腦袋暈暈沈沈的,歐文也想不出什麽來反駁或是支持,手臂掛到他的後頸,輕輕一勾再次親了上去。

“歐文……”帶有幾分無奈,不是不想繼續,他希望聽見保證並真正的確立關系,而不是像現在暧昧不清。愛情游戲從來不是他想要嘗試的,像他這種患有精神潔癖的人除非是動了真心,不然他也無法忍受別人的接觸,更別說肉體關系需要的身體接觸了。

可惜面對歐文,他總是缺乏抵抗力的,唇上傳來若有似無、忽重忽輕的觸感,再一次地,他不得不向歐文投降了……

“咳嗯!”忽地,身後傳來一聲明顯是刻意發出的清喉聲讓兩人一個激靈。

……

李承天第一個反應是將歐文的腦袋壓向胸前,他可不想別人看見歐文動情的誘人模樣,轉頭冷然瞥過去。

白檀滿臉戲謔地看著他們,接收到冷眼下的警告,他很無辜地輕挑鳳目,攤手道:“是司馬讓我來找你們的。”

低低應了聲,李承天的眉心擰了起來,貓兒出爪了──腰側被狠狠捏了下,雖然他不怕癢,但不代表他真的毫無感覺。

歐文回著氣,有些狼狽地看了看白檀,最後瞪眼看向李承天似在說──都是你的錯!

李承天好笑地看向他,揉了揉他的腰,低聲應道:“嗯,我們待會就過去。”

白檀挑起眉,心說他還真不怕被發現呀!

出於玩心還有提醒,白檀說:“我說親熱好歹也看看場合,這裏有很多狗仔隊,剛才……”

歐文驚,“不會又被拍了吧?”

白檀笑了下,心裏想逗逗他,便說:“啊、我及時阻止了。”

歐文松了口氣。

弟弟好騙、這不代表哥哥也是能忽悠的角色,李承天冷眼睨住白檀,既似警告又像是威脅,白檀不為所動地回他一記別有深意的眼神。

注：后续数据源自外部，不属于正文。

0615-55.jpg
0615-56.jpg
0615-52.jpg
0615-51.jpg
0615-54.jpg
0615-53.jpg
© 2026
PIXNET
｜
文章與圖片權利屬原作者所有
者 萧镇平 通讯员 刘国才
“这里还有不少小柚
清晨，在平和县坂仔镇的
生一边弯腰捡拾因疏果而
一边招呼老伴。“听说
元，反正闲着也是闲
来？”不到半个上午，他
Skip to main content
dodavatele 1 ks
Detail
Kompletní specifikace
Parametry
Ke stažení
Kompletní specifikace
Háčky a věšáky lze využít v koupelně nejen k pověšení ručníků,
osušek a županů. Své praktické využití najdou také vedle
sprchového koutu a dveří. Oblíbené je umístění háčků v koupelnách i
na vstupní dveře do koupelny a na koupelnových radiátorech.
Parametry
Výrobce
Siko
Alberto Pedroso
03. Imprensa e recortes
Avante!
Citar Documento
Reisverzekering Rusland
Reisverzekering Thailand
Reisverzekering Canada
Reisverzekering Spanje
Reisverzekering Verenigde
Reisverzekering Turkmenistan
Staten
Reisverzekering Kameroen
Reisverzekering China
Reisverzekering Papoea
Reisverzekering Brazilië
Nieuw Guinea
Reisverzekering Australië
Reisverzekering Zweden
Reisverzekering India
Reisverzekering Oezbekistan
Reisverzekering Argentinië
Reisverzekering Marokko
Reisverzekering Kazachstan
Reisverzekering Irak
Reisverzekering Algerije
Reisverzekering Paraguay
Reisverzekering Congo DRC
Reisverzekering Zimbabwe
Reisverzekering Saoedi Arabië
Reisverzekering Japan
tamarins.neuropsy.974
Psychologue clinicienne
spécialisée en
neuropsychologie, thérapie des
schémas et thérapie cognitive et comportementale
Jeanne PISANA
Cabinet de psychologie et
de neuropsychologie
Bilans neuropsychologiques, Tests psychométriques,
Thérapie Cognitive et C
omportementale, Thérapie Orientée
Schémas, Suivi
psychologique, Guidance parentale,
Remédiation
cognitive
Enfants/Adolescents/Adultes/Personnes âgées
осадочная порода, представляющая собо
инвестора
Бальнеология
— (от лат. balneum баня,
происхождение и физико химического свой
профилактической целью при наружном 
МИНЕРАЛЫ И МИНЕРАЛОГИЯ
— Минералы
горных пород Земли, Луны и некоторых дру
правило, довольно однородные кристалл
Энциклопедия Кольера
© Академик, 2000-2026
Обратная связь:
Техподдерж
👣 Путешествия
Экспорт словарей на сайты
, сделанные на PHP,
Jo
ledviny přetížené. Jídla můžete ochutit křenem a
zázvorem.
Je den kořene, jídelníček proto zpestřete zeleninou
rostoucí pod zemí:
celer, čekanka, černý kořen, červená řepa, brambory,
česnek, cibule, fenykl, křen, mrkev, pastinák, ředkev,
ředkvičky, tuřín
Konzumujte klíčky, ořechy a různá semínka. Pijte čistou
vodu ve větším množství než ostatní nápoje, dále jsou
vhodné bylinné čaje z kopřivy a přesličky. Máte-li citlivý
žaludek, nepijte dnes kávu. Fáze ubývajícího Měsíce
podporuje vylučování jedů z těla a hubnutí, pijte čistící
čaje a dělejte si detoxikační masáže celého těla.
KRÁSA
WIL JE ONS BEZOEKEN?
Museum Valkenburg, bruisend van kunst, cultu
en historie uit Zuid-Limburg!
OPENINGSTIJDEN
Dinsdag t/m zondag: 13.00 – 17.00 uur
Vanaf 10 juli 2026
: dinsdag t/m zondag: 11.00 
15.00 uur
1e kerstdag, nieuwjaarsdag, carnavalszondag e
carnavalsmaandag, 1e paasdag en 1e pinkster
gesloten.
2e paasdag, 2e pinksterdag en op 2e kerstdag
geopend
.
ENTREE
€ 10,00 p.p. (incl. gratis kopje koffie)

然而歐文的臉皮太薄,看見白檀一直戲謔的朝他眨眼,立時甩開腰間的臂膀,用力的一甩後還馬上走開幾步,仿佛李承天身上有著什麽細菌似的遠遠離開他。

李承天低頭看了看,上一刻還能感覺到、那具軟軟的身軀,擡眼深沈地盯著歐文似在示意他回來,可歐文卻不甩他,大步走向白檀說:“去找司馬吧。”

“……”右掌收了又合,重覆幾次過後,李承天的眼底閃著危險的利芒。